** Supplied material follows **

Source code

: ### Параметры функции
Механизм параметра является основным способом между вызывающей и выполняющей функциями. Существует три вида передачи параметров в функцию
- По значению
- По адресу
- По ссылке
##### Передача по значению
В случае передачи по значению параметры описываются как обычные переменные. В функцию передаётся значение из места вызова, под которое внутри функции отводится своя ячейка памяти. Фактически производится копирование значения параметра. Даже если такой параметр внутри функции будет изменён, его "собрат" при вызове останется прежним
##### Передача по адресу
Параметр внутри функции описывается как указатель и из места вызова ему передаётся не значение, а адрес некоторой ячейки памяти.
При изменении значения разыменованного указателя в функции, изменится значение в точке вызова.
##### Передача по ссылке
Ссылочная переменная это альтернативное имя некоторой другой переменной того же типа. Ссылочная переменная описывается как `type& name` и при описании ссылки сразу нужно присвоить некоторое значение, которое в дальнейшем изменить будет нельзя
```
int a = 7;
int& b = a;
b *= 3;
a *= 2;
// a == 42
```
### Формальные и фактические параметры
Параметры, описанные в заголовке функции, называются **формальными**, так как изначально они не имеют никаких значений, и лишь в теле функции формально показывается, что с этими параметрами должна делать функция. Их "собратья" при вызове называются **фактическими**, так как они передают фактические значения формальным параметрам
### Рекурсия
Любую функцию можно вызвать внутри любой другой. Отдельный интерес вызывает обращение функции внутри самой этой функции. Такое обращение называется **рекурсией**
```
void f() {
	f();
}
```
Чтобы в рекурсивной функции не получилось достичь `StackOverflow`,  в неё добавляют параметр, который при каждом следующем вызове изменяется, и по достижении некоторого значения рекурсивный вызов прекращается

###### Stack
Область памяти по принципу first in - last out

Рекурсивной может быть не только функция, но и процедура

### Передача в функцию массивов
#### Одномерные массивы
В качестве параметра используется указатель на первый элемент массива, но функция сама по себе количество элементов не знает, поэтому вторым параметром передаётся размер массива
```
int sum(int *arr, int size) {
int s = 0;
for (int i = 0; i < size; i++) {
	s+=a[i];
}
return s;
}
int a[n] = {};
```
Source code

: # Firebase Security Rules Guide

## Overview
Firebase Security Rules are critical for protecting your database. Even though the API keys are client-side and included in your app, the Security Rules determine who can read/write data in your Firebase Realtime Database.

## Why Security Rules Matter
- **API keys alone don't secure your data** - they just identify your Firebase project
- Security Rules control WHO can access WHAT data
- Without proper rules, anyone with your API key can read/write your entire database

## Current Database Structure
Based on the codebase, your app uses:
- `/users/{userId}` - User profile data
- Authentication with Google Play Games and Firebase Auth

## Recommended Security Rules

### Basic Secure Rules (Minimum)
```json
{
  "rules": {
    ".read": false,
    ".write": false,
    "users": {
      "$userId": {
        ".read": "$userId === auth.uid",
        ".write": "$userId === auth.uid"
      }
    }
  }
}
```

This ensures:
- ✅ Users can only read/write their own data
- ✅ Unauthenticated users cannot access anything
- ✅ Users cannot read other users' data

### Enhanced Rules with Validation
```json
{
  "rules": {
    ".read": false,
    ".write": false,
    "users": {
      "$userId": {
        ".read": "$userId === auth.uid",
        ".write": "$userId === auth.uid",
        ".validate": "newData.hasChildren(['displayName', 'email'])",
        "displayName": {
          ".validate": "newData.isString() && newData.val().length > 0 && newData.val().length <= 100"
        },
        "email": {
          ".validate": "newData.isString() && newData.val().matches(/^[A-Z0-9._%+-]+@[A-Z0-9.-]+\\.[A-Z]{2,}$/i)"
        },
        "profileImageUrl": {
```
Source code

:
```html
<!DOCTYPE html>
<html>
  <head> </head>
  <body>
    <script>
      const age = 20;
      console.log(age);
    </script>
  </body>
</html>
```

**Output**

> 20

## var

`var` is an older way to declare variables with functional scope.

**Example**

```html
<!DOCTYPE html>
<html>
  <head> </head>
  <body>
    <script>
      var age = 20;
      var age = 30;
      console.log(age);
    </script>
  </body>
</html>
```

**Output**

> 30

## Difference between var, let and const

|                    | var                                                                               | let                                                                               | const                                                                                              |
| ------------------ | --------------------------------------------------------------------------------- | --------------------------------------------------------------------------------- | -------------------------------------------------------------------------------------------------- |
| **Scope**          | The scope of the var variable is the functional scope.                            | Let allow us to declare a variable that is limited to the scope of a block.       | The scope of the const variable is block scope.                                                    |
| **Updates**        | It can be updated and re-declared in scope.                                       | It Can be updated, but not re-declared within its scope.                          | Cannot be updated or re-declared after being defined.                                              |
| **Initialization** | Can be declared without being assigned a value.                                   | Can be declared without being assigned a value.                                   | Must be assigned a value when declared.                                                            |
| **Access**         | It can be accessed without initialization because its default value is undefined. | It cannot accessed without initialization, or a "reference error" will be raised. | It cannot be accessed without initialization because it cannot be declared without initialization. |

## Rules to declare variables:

** End of Supplied material **

> **What the task requires**
Each entry above must be printed exactly as written.

> **Expected answer**
Source code

: ### Параметры функции
Механизм параметра является основным способом между вызывающей и выполняющей функциями. Существует три вида передачи параметров в функцию
- По значению
- По адресу
- По ссылке
##### Передача по значению
В случае передачи по значению параметры описываются как обычные переменные. В функцию передаётся значение из места вызова, под которое внутри функции отводится своя ячейка памяти. Фактически производится копирование значения параметра. Даже если такой параметр внутри функции будет изменён, его "собрат" при вызове останется прежним
##### Передача по адресу
Параметр внутри функции описывается как указатель и из места вызова ему передаётся не значение, а адрес некоторой ячейки памяти.
При изменении значения разыменованного указателя в функции, изменится значение в точке вызова.
##### Передача по ссылке
Ссылочная переменная это альтернативное имя некоторой другой переменной того же типа. Ссылочная переменная описывается как `type& name` и при описании ссылки сразу нужно присвоить некоторое значение, которое в дальнейшем изменить будет нельзя
```
int a = 7;
int& b = a;
b *= 3;
a *= 2;
// a == 42
```
### Формальные и фактические параметры
Параметры, описанные в заголовке функции, называются **формальными**, так как изначально они не имеют никаких значений, и лишь в теле функции формально показывается, что с этими параметрами должна делать функция. Их "собратья" при вызове называются **фактическими**, так как они передают фактические значения формальным параметрам
### Рекурсия
Любую функцию можно вызвать внутри любой другой. Отдельный интерес вызывает обращение функции внутри самой этой функции. Такое обращение называется **рекурсией**
```
void f() {
	f();
}
```
Чтобы в рекурсивной функции не получилось достичь `StackOverflow`,  в неё добавляют параметр, который при каждом следующем вызове изменяется, и по достижении некоторого значения рекурсивный вызов прекращается

###### Stack
Область памяти по принципу first in - last out

Рекурсивной может быть не только функция, но и процедура

### Передача в функцию массивов
#### Одномерные массивы
В качестве параметра используется указатель на первый элемент массива, но функция сама по себе количество элементов не знает, поэтому вторым параметром передаётся размер массива
```
int sum(int *arr, int size) {
int s = 0;
for (int i = 0; i < size; i++) {
	s+=a[i];
}
return s;
}
int a[n] = {};
```
Source code

: # Firebase Security Rules Guide

## Overview
Firebase Security Rules are critical for protecting your database. Even though the API keys are client-side and included in your app, the Security Rules determine who can read/write data in your Firebase Realtime Database.

## Why Security Rules Matter
- **API keys alone don't secure your data** - they just identify your Firebase project
- Security Rules control WHO can access WHAT data
- Without proper rules, anyone with your API key can read/write your entire database

## Current Database Structure
Based on the codebase, your app uses:
- `/users/{userId}` - User profile data
- Authentication with Google Play Games and Firebase Auth

## Recommended Security Rules

### Basic Secure Rules (Minimum)
```json
{
  "rules": {
    ".read": false,
    ".write": false,
    "users": {
      "$userId": {
        ".read": "$userId === auth.uid",
        ".write": "$userId === auth.uid"
      }
    }
  }
}
```

This ensures:
- ✅ Users can only read/write their own data
- ✅ Unauthenticated users cannot access anything
- ✅ Users cannot read other users' data

### Enhanced Rules with Validation
```json
{
  "rules": {
    ".read": false,
    ".write": false,
    "users": {
      "$userId": {
        ".read": "$userId === auth.uid",
        ".write": "$userId === auth.uid",
        ".validate": "newData.hasChildren(['displayName', 'email'])",
        "displayName": {
          ".validate": "newData.isString() && newData.val().length > 0 && newData.val().length <= 100"
        },
        "email": {
          ".validate": "newData.isString() && newData.val().matches(/^[A-Z0-9._%+-]+@[A-Z0-9.-]+\\.[A-Z]{2,}$/i)"
        },
        "profileImageUrl": {
```
Source code

:
```html
<!DOCTYPE html>
<html>
  <head> </head>
  <body>
    <script>
      const age = 20;
      console.log(age);
    </script>
  </body>
</html>
```

**Output**

> 20

## var

`var` is an older way to declare variables with functional scope.

**Example**

```html
<!DOCTYPE html>
<html>
  <head> </head>
  <body>
    <script>
      var age = 20;
      var age = 30;
      console.log(age);
    </script>
  </body>
</html>
```

**Output**

> 30

## Difference between var, let and const

|                    | var                                                                               | let                                                                               | const                                                                                              |
| ------------------ | --------------------------------------------------------------------------------- | --------------------------------------------------------------------------------- | -------------------------------------------------------------------------------------------------- |
| **Scope**          | The scope of the var variable is the functional scope.                            | Let allow us to declare a variable that is limited to the scope of a block.       | The scope of the const variable is block scope.                                                    |
| **Updates**        | It can be updated and re-declared in scope.                                       | It Can be updated, but not re-declared within its scope.                          | Cannot be updated or re-declared after being defined.                                              |
| **Initialization** | Can be declared without being assigned a value.                                   | Can be declared without being assigned a value.                                   | Must be assigned a value when declared.                                                            |
| **Access**         | It can be accessed without initialization because its default value is undefined. | It cannot accessed without initialization, or a "reference error" will be raised. | It cannot be accessed without initialization because it cannot be declared without initialization. |

## Rules to declare variables:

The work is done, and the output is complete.